Monadnock Ledger-Transcript
Thursday, June 15, 2017

Wilton residents Christina Rubio-Sprague and John Sprague may have the answer to a question that has lingered since the Catholic diocese decided to close the Sacred Heart Church: What is to become of the historic building and parish?

If Rubio-Sprague and Sprague are able to get the needed approvals from the town, it will become part apartments, part educational center for adults with developmental or learning disabilities. 

But the Zoning Board wants more concrete information provided to them before their willing to grant the variances the couple will need to achieve that, board Chair Neil Faiman said during a public hearing on Tuesday night.

“Understanding your intention is good, but we’re not voting on your intention. We’re voting on specifics,” said Faiman, after listening to a presentation by Rubio-Sprague that outlined their plans for the building. 

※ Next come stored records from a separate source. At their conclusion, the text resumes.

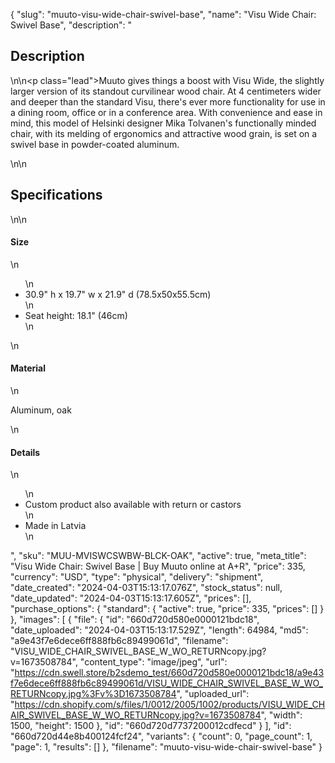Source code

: {
  "slug": "muuto-visu-wide-chair-swivel-base",
  "name": "Visu Wide Chair: Swivel Base",
  "description": "<h2>Description</h2>\n<!-- split -->\n<p class=\"lead\">Muuto gives things a boost with Visu Wide, the slightly larger version of its standout curvilinear wood chair. At 4 centimeters wider and deeper than the standard Visu, there's ever more functionality for use in a dining room, office or in a conference area. With convenience and ease in mind, this model of Helsinki designer Mika Tolvanen's functionally minded chair, with its melding of ergonomics and attractive wood grain, is set on a swivel base in powder-coated aluminum.</p>\n<!-- split -->\n<h2>Specifications</h2>\n<!-- split -->\n<h4>Size</h4>\n<ul>\n<li>30.9\" h x 19.7\" w x 21.9\" d (78.5x50x55.5cm)</li>\n<li>Seat height: 18.1\" (46cm)</li>\n</ul>\n<h4>Material</h4>\n<p>Aluminum, oak</p>\n<h4>Details</h4>\n<ul>\n<li>Custom product also available with return or castors</li>\n<li>Made in Latvia</li>\n</ul>",
  "sku": "MUU-MVISWCSWBW-BLCK-OAK",
  "active": true,
  "meta_title": "Visu Wide Chair: Swivel Base | Buy Muuto online at A+R",
  "price": 335,
  "currency": "USD",
  "type": "physical",
  "delivery": "shipment",
  "date_created": "2024-04-03T15:13:17.076Z",
  "stock_status": null,
  "date_updated": "2024-04-03T15:13:17.605Z",
  "prices": [],
  "purchase_options": {
    "standard": {
      "active": true,
      "price": 335,
      "prices": []
    }
  },
  "images": [
    {
      "file": {
        "id": "660d720d580e0000121bdc18",
        "date_uploaded": "2024-04-03T15:13:17.529Z",
        "length": 64984,
        "md5": "a9e43f7e6dece6ff888fb6c89499061d",
        "filename": "VISU_WIDE_CHAIR_SWIVEL_BASE_W_WO_RETURNcopy.jpg?v=1673508784",
        "content_type": "image/jpeg",
        "url": "https://cdn.swell.store/b2sdemo_test/660d720d580e0000121bdc18/a9e43f7e6dece6ff888fb6c89499061d/VISU_WIDE_CHAIR_SWIVEL_BASE_W_WO_RETURNcopy.jpg%3Fv%3D1673508784",
        "uploaded_url": "https://cdn.shopify.com/s/files/1/0012/2005/1002/products/VISU_WIDE_CHAIR_SWIVEL_BASE_W_WO_RETURNcopy.jpg?v=1673508784",
        "width": 1500,
        "height": 1500
      },
      "id": "660d720d7737200012cdfecd"
    }
  ],
  "id": "660d720d44e8b400124fcf24",
  "variants": {
    "count": 0,
    "page_count": 1,
    "page": 1,
    "results": []
  },
  "filename": "muuto-visu-wide-chair-swivel-base"
}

The plan, Rubio-Sprague told the board was to turn the parish house, which shared the church property but is in a separate building, into two apartments. The bottom half of the church, which now contains a kitchen and cafeteria, would be renovated into three more apartments, leaving the sacristy upstairs mostly intact to serve as a space for classes, which Rubio-Sprague described as “teaching life skills” and making products or crafts that could also be sold from the building as a way to create income for the students. 

This is the second time a potential use for the church has been proposed. A previous plan to turn the church into a cafe, co-working and event space fell through when Robin Lunn, who was proposing the plan, was unable to come to a sales agreement with the diocese for the building. 

The board pressed Sprague and Rubio-Sprague for details about the educational and business portion of the plan. She was able to offer some of their plans, including that the classes will be about 10 students each, that activities wouldn’t extend past 6 or 7 p.m., and that they would likely be held five days a week. 

The only resident who spoke at the meeting was Susan Childress, who lives across the street from the church, who asked that the board “really be careful and look to the future” when they considered the application, saying that allowing retail and educational purposes could potentially lead to bigger impacts down the road if Sprague and Rubio-Sprague ever sold the building. She also mentioned that an additional five residences could have a big impact on the neighborhood. 

The board didn’t offer any specific objections to these plans, but told Rubio-Sprague they would need more concrete plans, and a clearer picture of the educational and business aspects in order to determine whether the plans would be detrimental to the neighborhood. The board voted to continue the hearing, to allow Sprague and Rubio-Sprague to put together supplementary documents. They specifically asked for a complete parking plan, hours of operation, anticipated number of clients and employees, information on lights and signs, as well as the number of bedrooms anticipated in the apartments.

Rubio-Sprague agreed to the board’s request for a site visit, and the meeting was continued to July 8 at 9 a.m. at the former Sacred Heart, followed by a continuation of the public hearing on July 11 at 7:30 p.m. at the fire station.